#### What is expected:
Report how many lines in the data include "conditions", with the number as the only reply.

#### Given data:
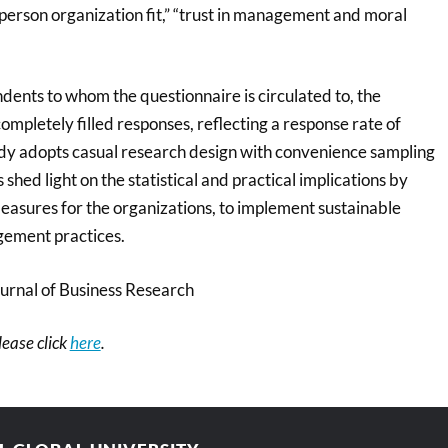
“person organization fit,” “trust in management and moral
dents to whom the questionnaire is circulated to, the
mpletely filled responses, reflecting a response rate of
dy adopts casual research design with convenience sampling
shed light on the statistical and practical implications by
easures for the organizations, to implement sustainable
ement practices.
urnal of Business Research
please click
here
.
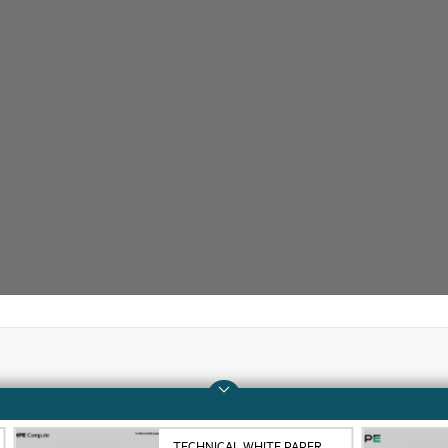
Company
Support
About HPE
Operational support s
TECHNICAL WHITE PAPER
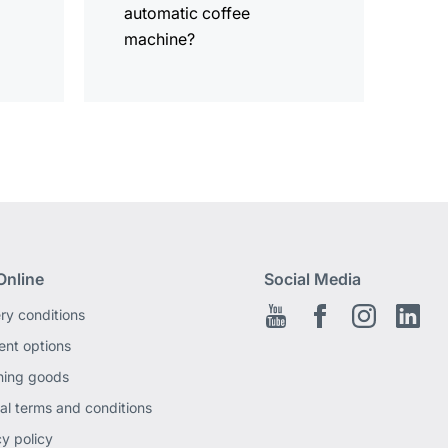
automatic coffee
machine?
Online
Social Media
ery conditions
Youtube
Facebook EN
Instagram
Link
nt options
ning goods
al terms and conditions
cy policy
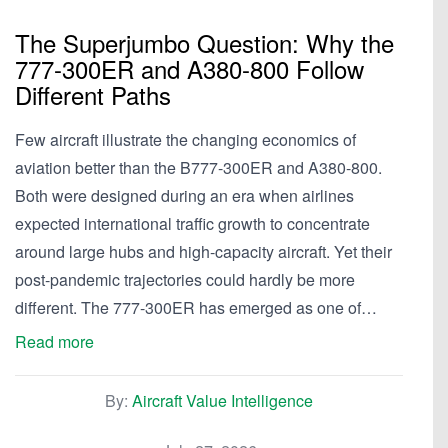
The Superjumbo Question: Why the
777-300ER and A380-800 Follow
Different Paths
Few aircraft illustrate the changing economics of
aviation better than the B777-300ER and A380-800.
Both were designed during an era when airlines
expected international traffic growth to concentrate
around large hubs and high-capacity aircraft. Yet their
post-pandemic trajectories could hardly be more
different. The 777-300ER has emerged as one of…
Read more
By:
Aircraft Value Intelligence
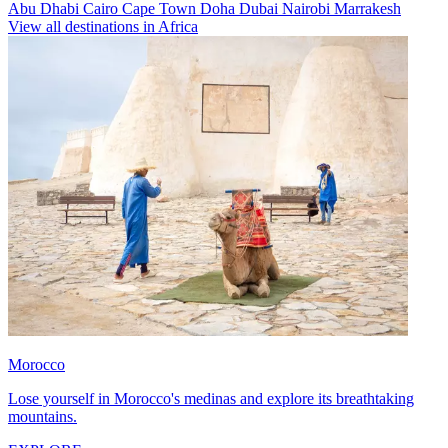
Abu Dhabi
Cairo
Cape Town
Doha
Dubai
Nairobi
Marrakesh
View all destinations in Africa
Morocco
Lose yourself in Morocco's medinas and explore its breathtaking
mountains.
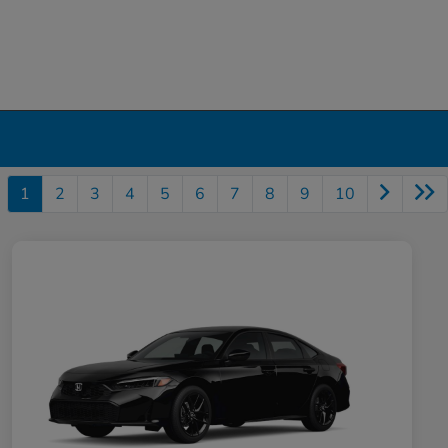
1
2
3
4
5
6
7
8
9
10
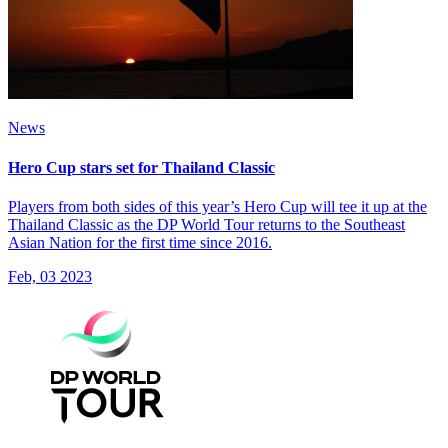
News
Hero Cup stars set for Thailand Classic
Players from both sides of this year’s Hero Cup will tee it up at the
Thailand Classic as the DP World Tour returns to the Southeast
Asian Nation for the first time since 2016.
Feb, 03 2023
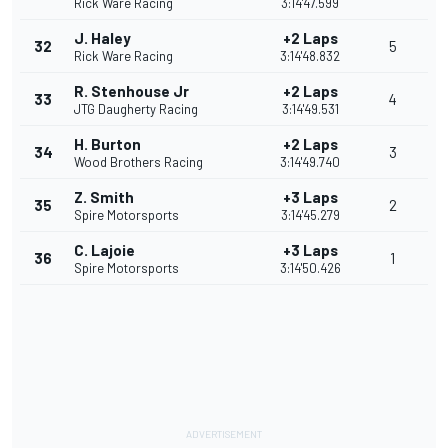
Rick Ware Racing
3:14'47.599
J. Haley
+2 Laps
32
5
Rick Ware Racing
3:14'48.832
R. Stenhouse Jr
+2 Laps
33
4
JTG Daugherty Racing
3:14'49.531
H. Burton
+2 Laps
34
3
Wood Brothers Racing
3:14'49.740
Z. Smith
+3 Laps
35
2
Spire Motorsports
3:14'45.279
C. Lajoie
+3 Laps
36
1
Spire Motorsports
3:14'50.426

--

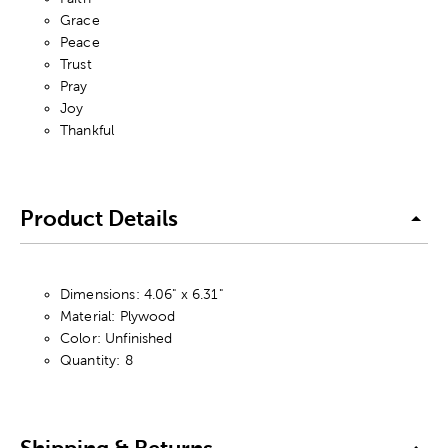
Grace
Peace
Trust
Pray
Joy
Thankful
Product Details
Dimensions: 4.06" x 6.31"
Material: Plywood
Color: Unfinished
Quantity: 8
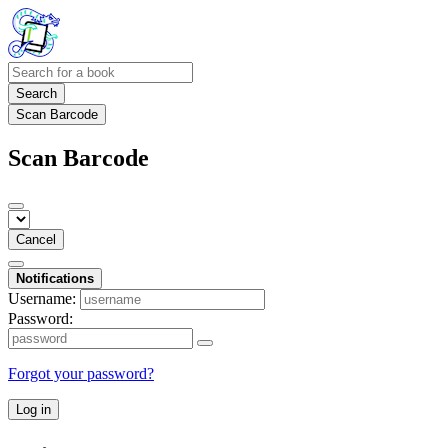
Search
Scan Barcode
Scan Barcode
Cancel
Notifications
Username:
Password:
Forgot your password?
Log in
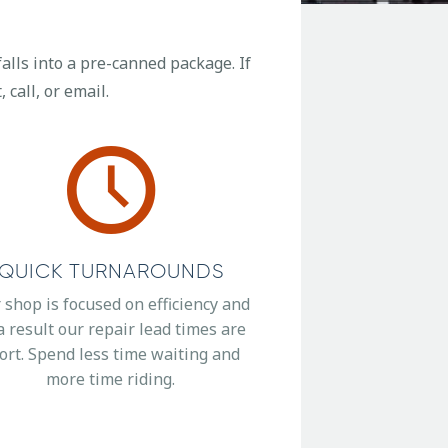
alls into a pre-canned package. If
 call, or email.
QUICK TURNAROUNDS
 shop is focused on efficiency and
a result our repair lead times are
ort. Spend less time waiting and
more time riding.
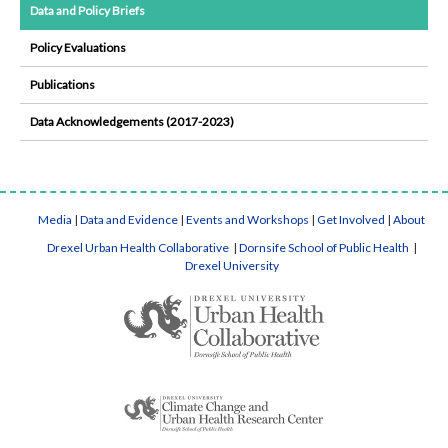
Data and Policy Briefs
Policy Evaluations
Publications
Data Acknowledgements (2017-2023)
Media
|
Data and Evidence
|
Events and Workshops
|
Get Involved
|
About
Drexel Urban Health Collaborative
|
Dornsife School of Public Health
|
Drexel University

#### Answer:
2